↓

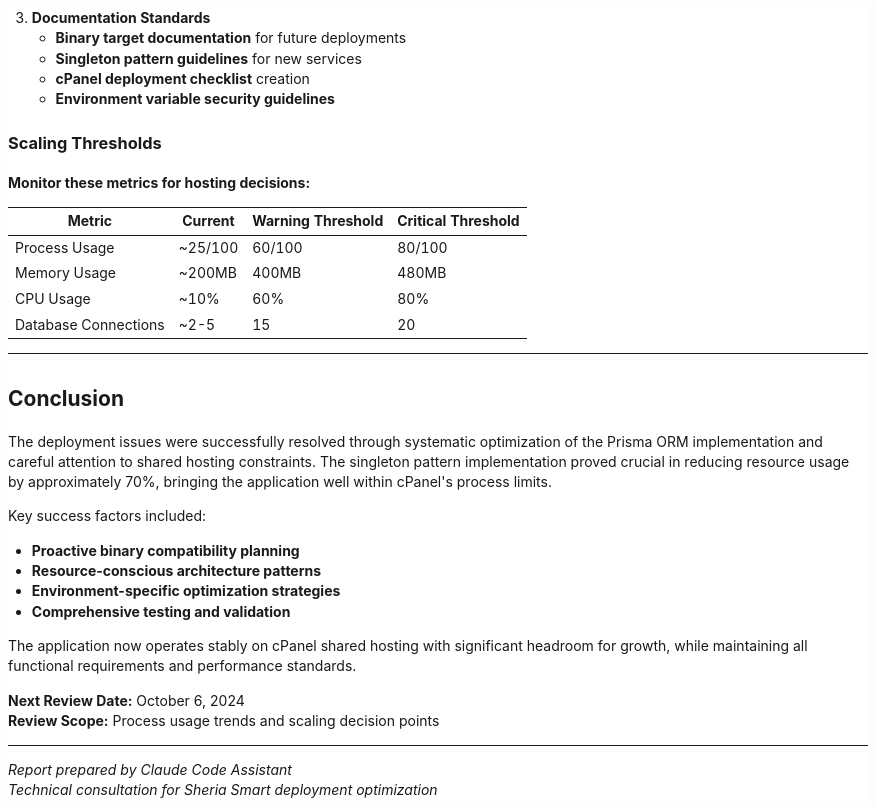 3. **Documentation Standards**
   - **Binary target documentation** for future deployments
   - **Singleton pattern guidelines** for new services
   - **cPanel deployment checklist** creation
   - **Environment variable security guidelines**

### Scaling Thresholds

**Monitor these metrics for hosting decisions:**

| Metric | Current | Warning Threshold | Critical Threshold |
|--------|---------|------------------|-------------------|
| Process Usage | ~25/100 | 60/100 | 80/100 |
| Memory Usage | ~200MB | 400MB | 480MB |
| CPU Usage | ~10% | 60% | 80% |
| Database Connections | ~2-5 | 15 | 20 |

---

## Conclusion

The deployment issues were successfully resolved through systematic optimization of the Prisma ORM implementation and careful attention to shared hosting constraints. The singleton pattern implementation proved crucial in reducing resource usage by approximately 70%, bringing the application well within cPanel's process limits.

Key success factors included:
- **Proactive binary compatibility planning**
- **Resource-conscious architecture patterns**
- **Environment-specific optimization strategies**
- **Comprehensive testing and validation**

The application now operates stably on cPanel shared hosting with significant headroom for growth, while maintaining all functional requirements and performance standards.

**Next Review Date:** October 6, 2024  
**Review Scope:** Process usage trends and scaling decision points

---

*Report prepared by Claude Code Assistant*  
*Technical consultation for Sheria Smart deployment optimization*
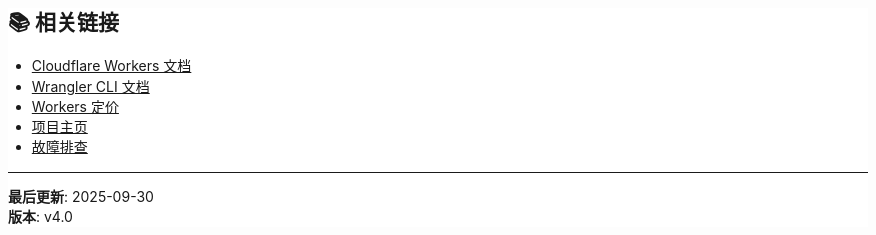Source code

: ## 📚 相关链接

- [Cloudflare Workers 文档](https://developers.cloudflare.com/workers/)
- [Wrangler CLI 文档](https://developers.cloudflare.com/workers/wrangler/)
- [Workers 定价](https://developers.cloudflare.com/workers/platform/pricing/)
- [项目主页](README.md)
- [故障排查](TROUBLESHOOTING.md)

---

**最后更新**: 2025-09-30  
**版本**: v4.0
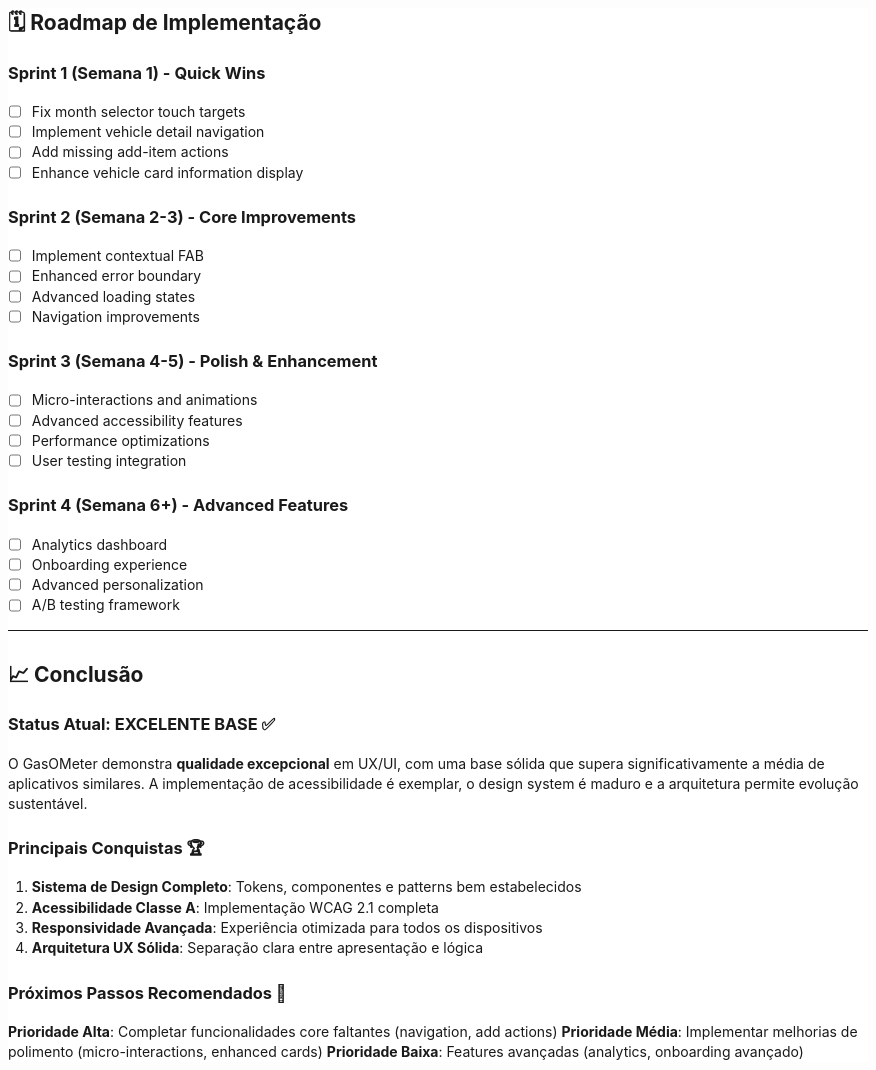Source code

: 
## 🗓️ Roadmap de Implementação

### **Sprint 1 (Semana 1)** - Quick Wins
- [ ] Fix month selector touch targets
- [ ] Implement vehicle detail navigation
- [ ] Add missing add-item actions
- [ ] Enhance vehicle card information display

### **Sprint 2 (Semana 2-3)** - Core Improvements
- [ ] Implement contextual FAB
- [ ] Enhanced error boundary
- [ ] Advanced loading states
- [ ] Navigation improvements

### **Sprint 3 (Semana 4-5)** - Polish & Enhancement
- [ ] Micro-interactions and animations
- [ ] Advanced accessibility features
- [ ] Performance optimizations
- [ ] User testing integration

### **Sprint 4 (Semana 6+)** - Advanced Features
- [ ] Analytics dashboard
- [ ] Onboarding experience
- [ ] Advanced personalization
- [ ] A/B testing framework

---

## 📈 Conclusão

### **Status Atual: EXCELENTE BASE** ✅

O GasOMeter demonstra **qualidade excepcional** em UX/UI, com uma base sólida que supera significativamente a média de aplicativos similares. A implementação de acessibilidade é exemplar, o design system é maduro e a arquitetura permite evolução sustentável.

### **Principais Conquistas** 🏆

1. **Sistema de Design Completo**: Tokens, componentes e patterns bem estabelecidos
2. **Acessibilidade Classe A**: Implementação WCAG 2.1 completa
3. **Responsividade Avançada**: Experiência otimizada para todos os dispositivos
4. **Arquitetura UX Sólida**: Separação clara entre apresentação e lógica

### **Próximos Passos Recomendados** 🎯

**Prioridade Alta**: Completar funcionalidades core faltantes (navigation, add actions)
**Prioridade Média**: Implementar melhorias de polimento (micro-interactions, enhanced cards)
**Prioridade Baixa**: Features avançadas (analytics, onboarding avançado)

↑

▶ **What the exercise asks**
Retype the entire listing exactly as it appears, dropping only the pictures.

▶ **Solution**
 3. **Documentation Standards**
   - **Binary target documentation** for future deployments
   - **Singleton pattern guidelines** for new services
   - **cPanel deployment checklist** creation
   - **Environment variable security guidelines**

### Scaling Thresholds

**Monitor these metrics for hosting decisions:**

| Metric | Current | Warning Threshold | Critical Threshold |
|--------|---------|------------------|-------------------|
| Process Usage | ~25/100 | 60/100 | 80/100 |
| Memory Usage | ~200MB | 400MB | 480MB |
| CPU Usage | ~10% | 60% | 80% |
| Database Connections | ~2-5 | 15 | 20 |

---

## Conclusion

The deployment issues were successfully resolved through systematic optimization of the Prisma ORM implementation and careful attention to shared hosting constraints. The singleton pattern implementation proved crucial in reducing resource usage by approximately 70%, bringing the application well within cPanel's process limits.

Key success factors included:
- **Proactive binary compatibility planning**
- **Resource-conscious architecture patterns**
- **Environment-specific optimization strategies**
- **Comprehensive testing and validation**

The application now operates stably on cPanel shared hosting with significant headroom for growth, while maintaining all functional requirements and performance standards.

**Next Review Date:** October 6, 2024  
**Review Scope:** Process usage trends and scaling decision points

---

*Report prepared by Claude Code Assistant*  
*Technical consultation for Sheria Smart deployment optimization*
Source code

: ## 📚 相关链接

- [Cloudflare Workers 文档](https://developers.cloudflare.com/workers/)
- [Wrangler CLI 文档](https://developers.cloudflare.com/workers/wrangler/)
- [Workers 定价](https://developers.cloudflare.com/workers/platform/pricing/)
- [项目主页](README.md)
- [故障排查](TROUBLESHOOTING.md)

---

**最后更新**: 2025-09-30  
**版本**: v4.0
Source code

: 
## 🗓️ Roadmap de Implementação

### **Sprint 1 (Semana 1)** - Quick Wins
- [ ] Fix month selector touch targets
- [ ] Implement vehicle detail navigation
- [ ] Add missing add-item actions
- [ ] Enhance vehicle card information display

### **Sprint 2 (Semana 2-3)** - Core Improvements
- [ ] Implement contextual FAB
- [ ] Enhanced error boundary
- [ ] Advanced loading states
- [ ] Navigation improvements

### **Sprint 3 (Semana 4-5)** - Polish & Enhancement
- [ ] Micro-interactions and animations
- [ ] Advanced accessibility features
- [ ] Performance optimizations
- [ ] User testing integration

### **Sprint 4 (Semana 6+)** - Advanced Features
- [ ] Analytics dashboard
- [ ] Onboarding experience
- [ ] Advanced personalization
- [ ] A/B testing framework

---

## 📈 Conclusão

### **Status Atual: EXCELENTE BASE** ✅

O GasOMeter demonstra **qualidade excepcional** em UX/UI, com uma base sólida que supera significativamente a média de aplicativos similares. A implementação de acessibilidade é exemplar, o design system é maduro e a arquitetura permite evolução sustentável.

### **Principais Conquistas** 🏆

1. **Sistema de Design Completo**: Tokens, componentes e patterns bem estabelecidos
2. **Acessibilidade Classe A**: Implementação WCAG 2.1 completa
3. **Responsividade Avançada**: Experiência otimizada para todos os dispositivos
4. **Arquitetura UX Sólida**: Separação clara entre apresentação e lógica

### **Próximos Passos Recomendados** 🎯

**Prioridade Alta**: Completar funcionalidades core faltantes (navigation, add actions)
**Prioridade Média**: Implementar melhorias de polimento (micro-interactions, enhanced cards)
**Prioridade Baixa**: Features avançadas (analytics, onboarding avançado)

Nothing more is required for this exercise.